# Source passage:
__________________________________________________
The auto-scaling can be either based on reactive or proactive indicators, depending on what metrics are used for defining conditions.
Auto-scaling based on reactive indicators
In case of the auto-scaling based on reactive indicators the number of instances is adjusted to the actual, observed load. The most popular metrics used for determining current load include CPU usage, free memory and number of Requests/sec.
For example, the following configuration is used to automatically spin up new instances when the 15-min. average CPU usage is higher than 50%.
Typically, the rules for adding instances have the corresponding rules for removing instances. So there should be another rule responsible for removing the instance, e.g. when the 15-min. average CPU usage gets lower than 25% and stays on that level for 10 min.
Auto-scaling based on proactive indicators
In case of the auto-scaling based on proactive indicators the number of instances is adjusted to the expected, predicted load. The most popular leading indicators used by CloudMonix customers, include Azure Service Bus queues lengths and custom data in SQL Azure obtained using SQL scripts.
__________________________________________________
(Entries taken from a collection)
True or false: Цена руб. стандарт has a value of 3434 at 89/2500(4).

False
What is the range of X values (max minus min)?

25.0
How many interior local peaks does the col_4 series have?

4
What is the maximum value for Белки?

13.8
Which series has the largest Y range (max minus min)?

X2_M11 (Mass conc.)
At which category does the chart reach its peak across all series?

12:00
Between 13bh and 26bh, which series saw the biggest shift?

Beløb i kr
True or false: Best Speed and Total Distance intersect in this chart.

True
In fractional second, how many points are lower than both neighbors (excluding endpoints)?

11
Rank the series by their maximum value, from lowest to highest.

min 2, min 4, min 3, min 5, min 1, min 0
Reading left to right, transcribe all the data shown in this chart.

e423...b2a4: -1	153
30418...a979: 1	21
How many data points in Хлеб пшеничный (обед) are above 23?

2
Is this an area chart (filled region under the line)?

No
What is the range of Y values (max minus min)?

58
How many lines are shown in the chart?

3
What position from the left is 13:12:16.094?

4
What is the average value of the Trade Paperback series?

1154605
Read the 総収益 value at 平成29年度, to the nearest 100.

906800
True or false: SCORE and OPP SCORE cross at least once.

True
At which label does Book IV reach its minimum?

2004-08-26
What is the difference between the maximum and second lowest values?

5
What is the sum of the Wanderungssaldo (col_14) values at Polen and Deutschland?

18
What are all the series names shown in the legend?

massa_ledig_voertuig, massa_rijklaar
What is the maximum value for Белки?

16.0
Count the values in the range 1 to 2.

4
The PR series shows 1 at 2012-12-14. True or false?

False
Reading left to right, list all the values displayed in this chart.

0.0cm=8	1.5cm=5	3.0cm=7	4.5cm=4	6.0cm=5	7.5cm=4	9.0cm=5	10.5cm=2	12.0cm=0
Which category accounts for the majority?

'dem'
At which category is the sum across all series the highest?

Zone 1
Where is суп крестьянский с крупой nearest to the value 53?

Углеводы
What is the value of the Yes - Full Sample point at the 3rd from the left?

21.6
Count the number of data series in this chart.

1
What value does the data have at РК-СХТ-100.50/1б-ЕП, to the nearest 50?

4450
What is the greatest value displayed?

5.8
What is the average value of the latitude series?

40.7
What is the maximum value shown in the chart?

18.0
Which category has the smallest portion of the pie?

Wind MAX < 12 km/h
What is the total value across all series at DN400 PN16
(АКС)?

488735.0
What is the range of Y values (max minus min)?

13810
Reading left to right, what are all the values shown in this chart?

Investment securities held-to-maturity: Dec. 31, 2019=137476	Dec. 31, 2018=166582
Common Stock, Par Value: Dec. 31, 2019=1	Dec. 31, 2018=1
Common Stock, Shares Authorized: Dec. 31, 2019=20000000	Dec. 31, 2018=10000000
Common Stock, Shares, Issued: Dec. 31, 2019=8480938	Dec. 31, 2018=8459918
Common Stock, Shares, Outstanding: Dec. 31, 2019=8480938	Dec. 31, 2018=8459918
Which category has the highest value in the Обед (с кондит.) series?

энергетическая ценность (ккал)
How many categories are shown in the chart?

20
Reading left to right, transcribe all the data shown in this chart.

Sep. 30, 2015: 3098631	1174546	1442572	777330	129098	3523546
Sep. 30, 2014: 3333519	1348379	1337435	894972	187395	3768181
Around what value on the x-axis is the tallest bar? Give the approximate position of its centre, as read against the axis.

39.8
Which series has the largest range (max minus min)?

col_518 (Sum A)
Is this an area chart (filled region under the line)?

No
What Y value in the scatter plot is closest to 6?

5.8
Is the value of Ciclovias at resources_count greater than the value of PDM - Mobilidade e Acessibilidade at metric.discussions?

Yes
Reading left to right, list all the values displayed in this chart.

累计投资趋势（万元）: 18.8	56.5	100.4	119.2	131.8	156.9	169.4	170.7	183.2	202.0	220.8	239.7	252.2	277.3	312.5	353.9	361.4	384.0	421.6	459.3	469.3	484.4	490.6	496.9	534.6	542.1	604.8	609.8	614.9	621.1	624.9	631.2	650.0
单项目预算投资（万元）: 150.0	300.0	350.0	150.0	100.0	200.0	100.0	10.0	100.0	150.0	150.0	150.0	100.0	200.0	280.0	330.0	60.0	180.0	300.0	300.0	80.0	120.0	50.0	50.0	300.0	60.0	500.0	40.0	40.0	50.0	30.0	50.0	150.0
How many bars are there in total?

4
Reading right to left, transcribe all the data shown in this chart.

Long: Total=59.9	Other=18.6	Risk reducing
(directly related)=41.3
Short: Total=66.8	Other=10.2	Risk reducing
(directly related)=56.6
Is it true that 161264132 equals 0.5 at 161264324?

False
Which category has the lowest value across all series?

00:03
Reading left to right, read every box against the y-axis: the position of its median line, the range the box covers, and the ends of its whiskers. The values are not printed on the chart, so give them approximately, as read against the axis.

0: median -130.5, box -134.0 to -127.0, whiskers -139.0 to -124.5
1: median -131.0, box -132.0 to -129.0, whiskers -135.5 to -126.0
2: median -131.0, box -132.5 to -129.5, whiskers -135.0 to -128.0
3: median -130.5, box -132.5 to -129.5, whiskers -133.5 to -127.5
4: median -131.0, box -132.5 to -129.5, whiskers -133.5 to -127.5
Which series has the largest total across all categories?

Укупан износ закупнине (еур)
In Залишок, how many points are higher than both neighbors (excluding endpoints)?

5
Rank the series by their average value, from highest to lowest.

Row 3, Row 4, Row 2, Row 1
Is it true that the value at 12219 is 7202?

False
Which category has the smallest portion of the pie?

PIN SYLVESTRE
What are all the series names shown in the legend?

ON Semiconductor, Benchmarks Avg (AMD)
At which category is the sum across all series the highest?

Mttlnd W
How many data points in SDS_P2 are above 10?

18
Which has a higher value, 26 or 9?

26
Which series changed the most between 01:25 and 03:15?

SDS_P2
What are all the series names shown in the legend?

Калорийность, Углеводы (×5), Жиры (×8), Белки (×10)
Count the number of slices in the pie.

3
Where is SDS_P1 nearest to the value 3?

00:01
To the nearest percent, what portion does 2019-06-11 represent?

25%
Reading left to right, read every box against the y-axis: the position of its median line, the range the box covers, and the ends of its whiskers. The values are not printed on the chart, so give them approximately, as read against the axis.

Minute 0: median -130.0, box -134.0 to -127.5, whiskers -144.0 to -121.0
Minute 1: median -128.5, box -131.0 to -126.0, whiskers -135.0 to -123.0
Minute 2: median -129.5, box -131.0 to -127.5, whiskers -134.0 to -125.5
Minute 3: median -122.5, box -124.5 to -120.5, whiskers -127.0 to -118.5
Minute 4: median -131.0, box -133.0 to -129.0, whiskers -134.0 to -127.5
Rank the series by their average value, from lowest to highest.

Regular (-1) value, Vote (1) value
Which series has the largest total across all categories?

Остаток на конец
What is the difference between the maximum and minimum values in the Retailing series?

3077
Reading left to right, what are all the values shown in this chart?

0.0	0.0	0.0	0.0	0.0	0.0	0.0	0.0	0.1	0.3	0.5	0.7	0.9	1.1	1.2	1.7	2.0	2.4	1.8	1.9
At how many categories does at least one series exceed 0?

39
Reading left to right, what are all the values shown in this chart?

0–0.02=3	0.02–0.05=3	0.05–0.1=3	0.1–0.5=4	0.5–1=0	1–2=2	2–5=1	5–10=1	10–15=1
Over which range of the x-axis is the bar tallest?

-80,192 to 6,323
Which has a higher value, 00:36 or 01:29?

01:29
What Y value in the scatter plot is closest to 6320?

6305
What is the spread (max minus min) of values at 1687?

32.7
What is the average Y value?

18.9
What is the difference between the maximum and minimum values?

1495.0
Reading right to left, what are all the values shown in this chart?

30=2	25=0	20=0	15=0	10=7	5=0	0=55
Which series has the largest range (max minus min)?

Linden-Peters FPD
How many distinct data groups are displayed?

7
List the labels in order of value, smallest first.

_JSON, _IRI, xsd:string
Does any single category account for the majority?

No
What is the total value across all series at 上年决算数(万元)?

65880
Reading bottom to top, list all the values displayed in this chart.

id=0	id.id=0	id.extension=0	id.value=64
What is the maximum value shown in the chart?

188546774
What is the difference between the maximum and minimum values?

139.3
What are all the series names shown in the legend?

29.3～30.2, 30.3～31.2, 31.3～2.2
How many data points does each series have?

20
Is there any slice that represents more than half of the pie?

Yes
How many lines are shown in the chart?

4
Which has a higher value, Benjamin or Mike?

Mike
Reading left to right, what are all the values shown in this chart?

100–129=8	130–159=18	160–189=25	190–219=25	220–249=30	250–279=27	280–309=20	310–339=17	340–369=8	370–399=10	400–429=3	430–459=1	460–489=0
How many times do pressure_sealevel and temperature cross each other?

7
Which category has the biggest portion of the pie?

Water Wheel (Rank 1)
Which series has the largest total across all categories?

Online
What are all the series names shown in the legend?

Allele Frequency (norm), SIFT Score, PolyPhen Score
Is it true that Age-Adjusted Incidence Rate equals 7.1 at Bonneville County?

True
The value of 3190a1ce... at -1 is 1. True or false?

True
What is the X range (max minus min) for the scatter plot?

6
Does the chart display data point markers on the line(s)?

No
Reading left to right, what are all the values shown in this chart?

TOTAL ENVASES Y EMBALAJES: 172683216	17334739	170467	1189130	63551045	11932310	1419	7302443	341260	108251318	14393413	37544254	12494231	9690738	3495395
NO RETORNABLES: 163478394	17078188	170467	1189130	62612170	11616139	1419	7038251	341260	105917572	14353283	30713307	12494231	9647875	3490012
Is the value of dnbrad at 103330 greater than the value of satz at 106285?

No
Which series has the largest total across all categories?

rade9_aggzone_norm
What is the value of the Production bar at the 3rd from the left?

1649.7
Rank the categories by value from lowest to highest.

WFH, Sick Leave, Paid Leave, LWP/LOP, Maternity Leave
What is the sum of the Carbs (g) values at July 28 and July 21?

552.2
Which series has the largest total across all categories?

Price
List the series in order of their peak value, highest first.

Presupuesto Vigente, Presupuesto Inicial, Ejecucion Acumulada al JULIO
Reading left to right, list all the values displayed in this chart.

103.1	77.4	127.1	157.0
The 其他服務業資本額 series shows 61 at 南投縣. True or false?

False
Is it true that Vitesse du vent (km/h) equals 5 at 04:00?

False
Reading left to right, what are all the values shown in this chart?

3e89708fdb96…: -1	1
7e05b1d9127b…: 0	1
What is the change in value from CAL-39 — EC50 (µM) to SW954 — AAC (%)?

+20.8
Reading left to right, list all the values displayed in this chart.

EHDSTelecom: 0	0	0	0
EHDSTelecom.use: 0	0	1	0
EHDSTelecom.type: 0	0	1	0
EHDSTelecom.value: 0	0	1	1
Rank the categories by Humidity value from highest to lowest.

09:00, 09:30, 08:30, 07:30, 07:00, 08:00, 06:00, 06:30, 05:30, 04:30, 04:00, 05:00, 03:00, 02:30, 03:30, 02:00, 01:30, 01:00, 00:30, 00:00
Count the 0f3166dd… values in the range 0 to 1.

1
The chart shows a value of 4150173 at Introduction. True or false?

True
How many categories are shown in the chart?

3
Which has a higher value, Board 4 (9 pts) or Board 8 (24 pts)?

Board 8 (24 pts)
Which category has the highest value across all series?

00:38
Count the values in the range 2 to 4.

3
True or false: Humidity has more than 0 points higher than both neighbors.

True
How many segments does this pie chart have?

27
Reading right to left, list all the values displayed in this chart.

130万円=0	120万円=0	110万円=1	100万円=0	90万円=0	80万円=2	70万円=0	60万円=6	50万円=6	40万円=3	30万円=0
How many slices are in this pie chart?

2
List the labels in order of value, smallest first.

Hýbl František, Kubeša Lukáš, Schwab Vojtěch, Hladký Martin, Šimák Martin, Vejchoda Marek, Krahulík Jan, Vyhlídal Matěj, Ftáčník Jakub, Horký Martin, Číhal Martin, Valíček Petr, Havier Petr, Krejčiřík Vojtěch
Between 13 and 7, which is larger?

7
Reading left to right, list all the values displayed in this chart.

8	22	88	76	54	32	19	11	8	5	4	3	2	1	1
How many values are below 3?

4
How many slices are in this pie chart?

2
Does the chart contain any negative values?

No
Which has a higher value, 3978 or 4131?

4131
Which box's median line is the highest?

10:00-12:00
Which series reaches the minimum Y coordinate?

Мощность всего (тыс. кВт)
__________________________________________________
# Using the information:
**1.** According to the auto-scaling text, which metrics are most popular for determining current load?
**2.** Restate word for word everything in the auto-scaling text from "The auto-scaling can" down to "higher than 50%.".
**3.** Take the auto-scaling text further, picking up after its last sentence.
The records have no connection to the auto-scaling text.

# Responses:
**1.** CPU usage, free memory and number of Requests/sec.

**2.**
The auto-scaling can be either based on reactive or proactive indicators, depending on what metrics are used for defining conditions.
Auto-scaling based on reactive indicators
In case of the auto-scaling based on reactive indicators the number of instances is adjusted to the actual, observed load. The most popular metrics used for determining current load include CPU usage, free memory and number of Requests/sec.
For example, the following configuration is used to automatically spin up new instances when the 15-min. average CPU usage is higher than 50%.

**3.**
Refer to the Can I auto-scale my Azure Cloud Services based on Azure Queues or Service Bus queues or topics? article to learn more.
The suitable metrics can be found by analyzing the system and determining what’s the first thing that shows the increasing demand. In many cases it’s helpful to have a look at historical data from the system, e.g. using CloudMonix Historical Dashboard.
Rule evaluation in detail
Rules execution order
During evaluation of auto-scaling rules, CloudMonix first evaluates the auto-scaling ranges (in order from first to last) to determine which auto-scaling range qualifies. The first qualifying auto-scaling range determines the boundaries for instance counts. Afterwards, CloudMonix evaluates conditions for auto-scaling adjustments (in order from first to last) to determine which adjustment needs to be applied.
In both cases, CloudMonix only picks the first qualifying scaling range and adjustment. The subsequent entries are ignored.
Users can manually adjust the order of their ranges and adjustments by clicking and holding the drag icon.
Once auto-scaling range and adjustment are found, CloudMonix will evaluate how many instances the resource should have. If that number is different from the current number of instances, scaling action will occur and an alert with defined severity will be published.
Additionally, the user can control how rapidly the number of instances can change by specifying Cooling period.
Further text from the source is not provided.